According to study authors, no research exists focusing on opioid prescription rates based on patient sex, race, or ethnicity. But, these results indicate female patients receive more opioid prescriptions, as did African-American and white patients.
“Our main aim in this study was to investigate differences in opioid receipt for dental diagnoses according to key demographic factors on the basis of outpatient claims data for children and adults enrolled in Medicaid and to determine whether these differences were influenced by the healthcare provider type or dental diagnosis,” the investigators wrote.
Findings from a 2014 Pain Research & Management study (Pain Res Manag. 2014 Jul-Aug; 19(4): 179–185) noted 26.6 percent of all prescriptions written by dentists were for opioids. The JADA study indicates that rate has fallen to 10.8 percent, however, making dentists’ contributions to the opioid prescription rate the lowest among healthcare providers.
Their study was based on a review of 891,720 Medicaid claims data from 13 states (from Jan. 1, 2013 and Sept. 30, 2015) in which 209,296 patients, 23.4 percent, received an opioid prescription within 14 days of diagnosis. The patient groups receiving the most prescriptions were 19-to-29-year-olds (30.3 percent), females (65.8 percent), non-Hispanic whites (57.8 percent), and those receiving care from emergency department providers (36.8 percent). Additionally, 48.4 percent of patients ages 30-to-39 also received an opioid prescription, but only 11 percent received a prescription from a dentist.
Researchers also identified 25 percent of both non-Hispanic white and African-American patients filled opioid prescriptions; however, Hispanic patients received prescriptions at a lower rate-10 percent.
And, even when investigators controlled for age, race or ethnicity, and healthcare provider type, women were still more likely to fill opioid prescriptions for dental diagnoses than were men.
The findings contradicted results from the Pain Research & Management study that examined opioid prescribing habits among physician specialties. Those results noted 44 percent of men, compared to 40 percent of women, received opioid prescriptions for orthopedic pain.

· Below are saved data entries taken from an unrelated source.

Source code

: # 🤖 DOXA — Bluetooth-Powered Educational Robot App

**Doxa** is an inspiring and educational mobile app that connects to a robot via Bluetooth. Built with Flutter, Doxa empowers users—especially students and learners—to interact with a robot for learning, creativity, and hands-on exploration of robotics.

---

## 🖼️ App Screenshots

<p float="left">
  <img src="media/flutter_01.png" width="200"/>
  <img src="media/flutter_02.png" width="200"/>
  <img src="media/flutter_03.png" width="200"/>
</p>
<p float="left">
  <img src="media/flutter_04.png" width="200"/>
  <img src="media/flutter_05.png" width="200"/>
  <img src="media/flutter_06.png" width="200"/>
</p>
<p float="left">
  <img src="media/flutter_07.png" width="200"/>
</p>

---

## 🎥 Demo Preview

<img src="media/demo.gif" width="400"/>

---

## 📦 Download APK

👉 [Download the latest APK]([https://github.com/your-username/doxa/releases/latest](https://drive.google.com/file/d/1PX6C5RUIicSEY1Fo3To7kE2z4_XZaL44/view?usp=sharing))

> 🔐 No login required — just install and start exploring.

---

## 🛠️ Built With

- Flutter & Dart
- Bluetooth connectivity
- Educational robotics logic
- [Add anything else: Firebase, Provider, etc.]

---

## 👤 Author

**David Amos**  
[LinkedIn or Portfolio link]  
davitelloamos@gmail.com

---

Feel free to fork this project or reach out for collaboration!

Study results also revealed the healthcare provider type affected who received an opioid prescription. Emergency room providers accounted for the most opioid prescriptions. Data analysis showed African-American and non-Hispanic white patients were more likely to receive an prescription post-diagnosis in an emergency department than Hispanic patients were (OR, 1.69; 95% CI, 1.59 to 1.81 and OR, 2.03, 95% CI, 1.91 to 2.16, respectively). In addition, African-American patients were 50 percent more likely to receive an opioid prescription from a dentist than were non-Hispanic white patients and three times more likely than Hispanic patients.
Overall, the investigators said, these results mirror the results of other healthcare disparities studies.
“Our findings reiterate racial and sex disparities in prescription provision that are echoed in medical diagnoses,” they wrote. “In medicine, these differences have been attributed to various factors, including the suggestion that the healthcare provider’s own unconscious biases and cultural differences between the healthcare provider and patient have an influence.”